*What needs to be done*:
When you give the entries again, keep every word as it stands and drop the pictures.

*Information shown*:

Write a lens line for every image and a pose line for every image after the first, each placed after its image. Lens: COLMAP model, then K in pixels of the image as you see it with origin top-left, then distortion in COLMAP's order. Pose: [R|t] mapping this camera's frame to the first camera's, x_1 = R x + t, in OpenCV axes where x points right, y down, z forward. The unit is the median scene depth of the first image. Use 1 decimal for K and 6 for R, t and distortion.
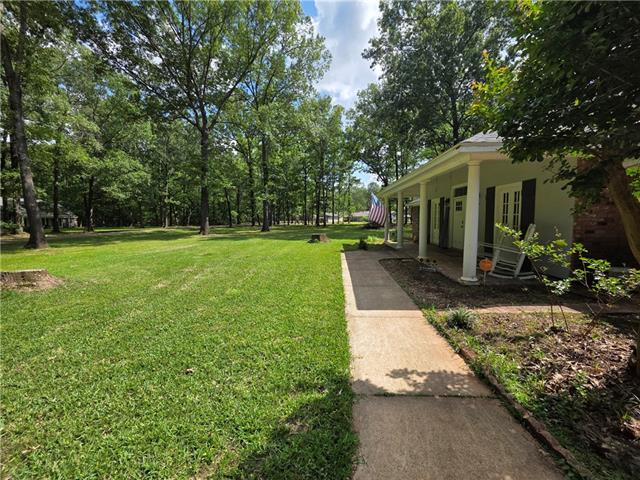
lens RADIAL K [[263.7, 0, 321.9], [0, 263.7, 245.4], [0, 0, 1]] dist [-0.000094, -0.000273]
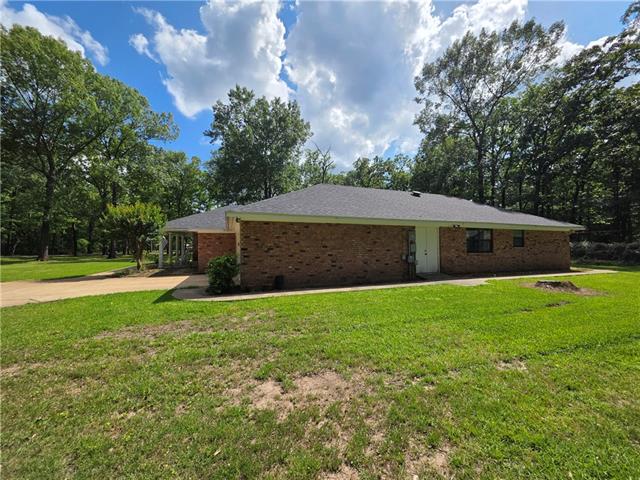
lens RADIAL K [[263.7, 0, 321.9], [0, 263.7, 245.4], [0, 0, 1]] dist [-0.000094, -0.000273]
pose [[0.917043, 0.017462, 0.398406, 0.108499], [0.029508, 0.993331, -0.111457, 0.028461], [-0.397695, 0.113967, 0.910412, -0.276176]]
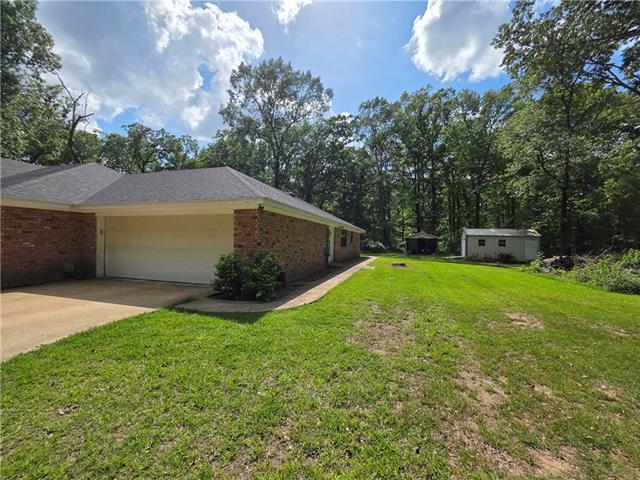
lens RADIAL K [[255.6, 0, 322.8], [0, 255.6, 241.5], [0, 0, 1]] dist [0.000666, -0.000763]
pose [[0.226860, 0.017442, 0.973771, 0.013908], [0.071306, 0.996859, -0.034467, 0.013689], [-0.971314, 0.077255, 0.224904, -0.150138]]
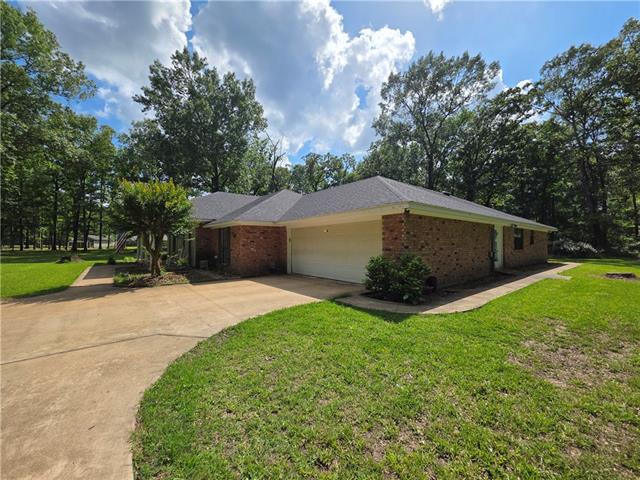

*Result below*:
Write a lens line for every image and a pose line for every image after the first, each placed after its image. Lens: COLMAP model, then K in pixels of the image as you see it with origin top-left, then distortion in COLMAP's order. Pose: [R|t] mapping this camera's frame to the first camera's, x_1 = R x + t, in OpenCV axes where x points right, y down, z forward. The unit is the median scene depth of the first image. Use 1 decimal for K and 6 for R, t and distortion.
lens RADIAL K [[263.7, 0, 321.9], [0, 263.7, 245.4], [0, 0, 1]] dist [-0.000094, -0.000273]
lens RADIAL K [[263.7, 0, 321.9], [0, 263.7, 245.4], [0, 0, 1]] dist [-0.000094, -0.000273]
pose [[0.917043, 0.017462, 0.398406, 0.108499], [0.029508, 0.993331, -0.111457, 0.028461], [-0.397695, 0.113967, 0.910412, -0.276176]]
lens RADIAL K [[255.6, 0, 322.8], [0, 255.6, 241.5], [0, 0, 1]] dist [0.000666, -0.000763]
pose [[0.226860, 0.017442, 0.973771, 0.013908], [0.071306, 0.996859, -0.034467, 0.013689], [-0.971314, 0.077255, 0.224904, -0.150138]]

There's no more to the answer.